[Collected data]
★ ★ ★ ★ ★

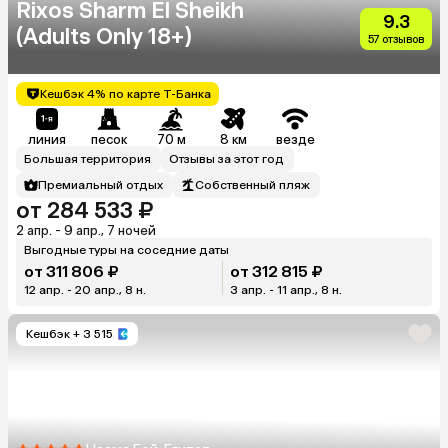
Rixos Sharm El Sheikh
9.3
(Adults Only 18+)
57 отзывов
Кешбэк 4% по карте Т-Банка
линия
песок
70 м
8 км
везде
Большая территория
Отзывы за этот год
Премиальный отдых
Собственный пляж
от 284 533 ₽
2 апр. - 9 апр., 7 ночей
Выгодные туры на соседние даты
от 311 806 ₽
от 312 815 ₽
12 апр. - 20 апр., 8 н.
3 апр. - 11 апр., 8 н.
Кешбэк
+ 3 515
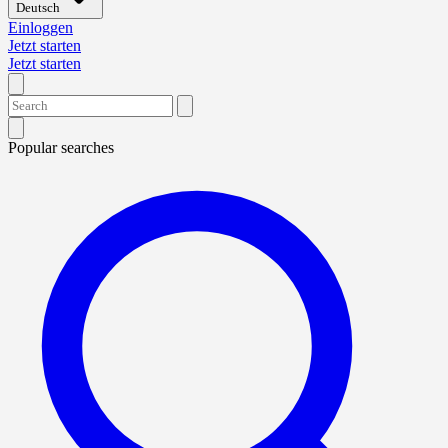
Deutsch
Einloggen
Jetzt starten
Jetzt starten
Popular searches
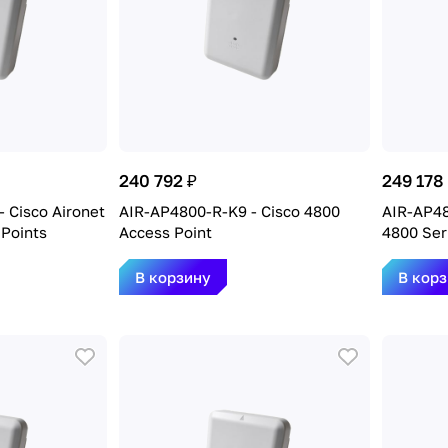
240 792 ₽
249 178
 Cisco Aironet
AIR-AP4800-R-K9 - Cisco 4800
AIR-AP48
 Points
Access Point
4800 Ser
В корзину
В кор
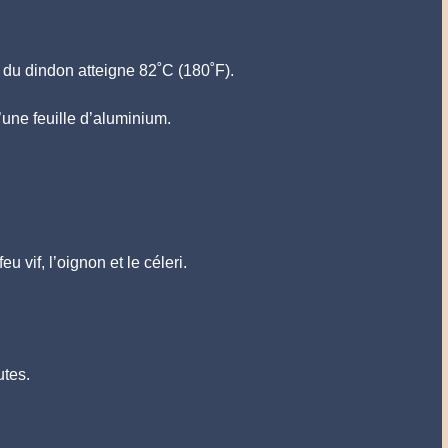
e du dindon atteigne 82˚C (180˚F).
’une feuille d’aluminium.
u vif, l’oignon et le céleri.
utes.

★ ★ ★ ★ ★

DESCRIPTION OF THE TASK: Transcribe the text of every entry above line for line, keeping each character unchanged and leaving out the pictures.

SOLUTION FOR THIS EXERCISE:
Rixos Sharm El Sheikh
9.3
(Adults Only 18+)
57 отзывов
Кешбэк 4% по карте Т-Банка
линия
песок
70 м
8 км
везде
Большая территория
Отзывы за этот год
Премиальный отдых
Собственный пляж
от 284 533 ₽
2 апр. - 9 апр., 7 ночей
Выгодные туры на соседние даты
от 311 806 ₽
от 312 815 ₽
12 апр. - 20 апр., 8 н.
3 апр. - 11 апр., 8 н.
Кешбэк
+ 3 515
Deutsch
Einloggen
Jetzt starten
Jetzt starten
Popular searches
240 792 ₽
249 178
 Cisco Aironet
AIR-AP4800-R-K9 - Cisco 4800
AIR-AP48
 Points
Access Point
4800 Ser
В корзину
В кор
e du dindon atteigne 82˚C (180˚F).
’une feuille d’aluminium.
u vif, l’oignon et le céleri.
utes.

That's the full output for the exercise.